There is a much larger number among us in our society that also know the true cost and weight of sacrifice. These men and women know it full well, (much like military service members that follow orders to foreign lands and enforce national interests).
These sacrificial public servants know that there is no foretelling when a criminal will act, or when the deadly fire will break out…but the police officer and firefighter are in a sacred agreement with society in those moments. These professions submit them to go face those situations, in a moments notice…to do battle against these things, and possibly give their lives…the ultimate sacrifice. All of our society should support them with respectful thoughts, prayers, and funds. I feel that these men and women are most noble and deserve my unending respect and support. I have fought for them, and they fight for me.

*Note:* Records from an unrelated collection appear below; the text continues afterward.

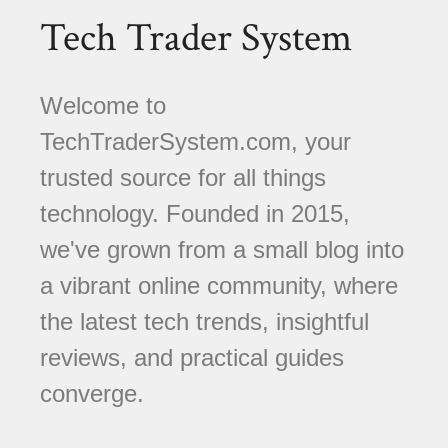
Tech Trader System
Welcome to
TechTraderSystem.com, your
trusted source for all things
technology. Founded in 2015,
we've grown from a small blog into
a vibrant online community, where
the latest tech trends, insightful
reviews, and practical guides
converge.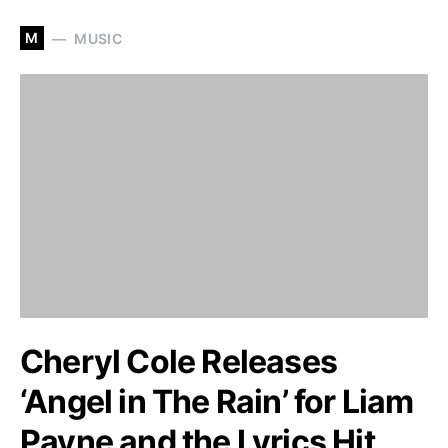
M
MUSIC
Cheryl Cole Releases
‘Angel in The Rain’ for Liam
Payne and the Lyrics Hit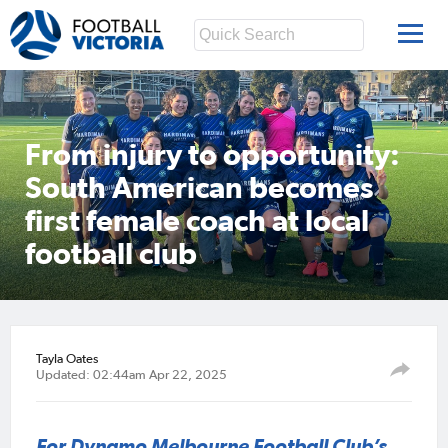
From injury to opportunity:
South American becomes
first female coach at local
football club
Tayla Oates
Updated: 02:44am Apr 22, 2025
For Dynamo Melbourne Football Club’s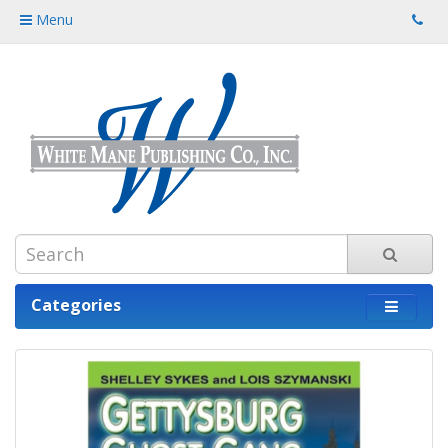
Menu
Categories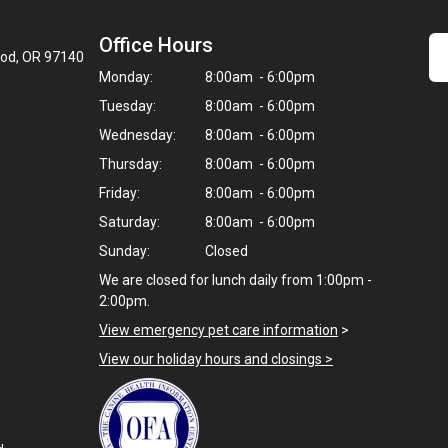
Office Hours
ood, OR 97140
Monday:
8:00am - 6:00pm
Tuesday:
8:00am - 6:00pm
Wednesday:
8:00am - 6:00pm
Thursday:
8:00am - 6:00pm
Friday:
8:00am - 6:00pm
Saturday:
8:00am - 6:00pm
Sunday:
Closed
We are closed for lunch daily from 1:00pm -
2:00pm.
View emergency pet care information
>
View our holiday hours and closings >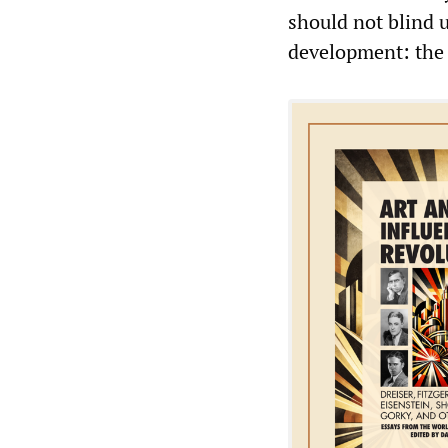
should not blind 
development: the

However, from where I sit, there is a distinct difference in these occupations (Law Enforcement or Firefighter versus Military Service Member). It’s not in the level of salary, or hazards inherent in their roles…death is always the accepted risk in both. Rather, it’s in the responsibility (or current lack there of) in our society to maintain awareness and accountability for the leadership that they have placed in power over our Military. These appointed officials (with little credentials or conscience) are willingly sending military men and women of every branch into the situations in which they will be asked to honor the ultimate deal…without any way to define progress or achieve victory, for the last 16 years!
The Soldier, Sailor, Airmen, and Marine actually render over their rights in choosing to obey these orders that are without ultimate definition. The sacred responsibility issued to the undeserved wealthy few that have disregarded our constitution and recklessly acted on behalf of our poorly informed republic is ignorance personified. They are continually asking the ultimate price from a precious few, and these officials on either side of the aisle are unable to describe what they are accomplishing.

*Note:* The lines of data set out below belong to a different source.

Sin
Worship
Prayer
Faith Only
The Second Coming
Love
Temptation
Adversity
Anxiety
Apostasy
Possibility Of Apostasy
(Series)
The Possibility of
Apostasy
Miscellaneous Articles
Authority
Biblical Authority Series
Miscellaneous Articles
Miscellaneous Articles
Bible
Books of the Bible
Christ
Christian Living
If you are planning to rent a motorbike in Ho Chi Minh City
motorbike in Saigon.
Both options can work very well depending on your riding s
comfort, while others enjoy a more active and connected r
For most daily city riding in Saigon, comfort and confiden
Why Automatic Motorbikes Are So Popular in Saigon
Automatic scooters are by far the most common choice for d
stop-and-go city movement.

As a free people, we have a sacred requirement to ensure that the priceless cost of young American lives are given when there is no other option but to take up arms and face our threats on the field of battle…this is how a grateful nation truly honor’s the ultimate sacrifice given by our greatest and most precious resources.
Our nation’s apathetic ignorance of the current failed wars and continued support of the leaders who contributed to this situation is one of the largest struggles I face in finding my way home. I love my country…but I hate what we are becoming.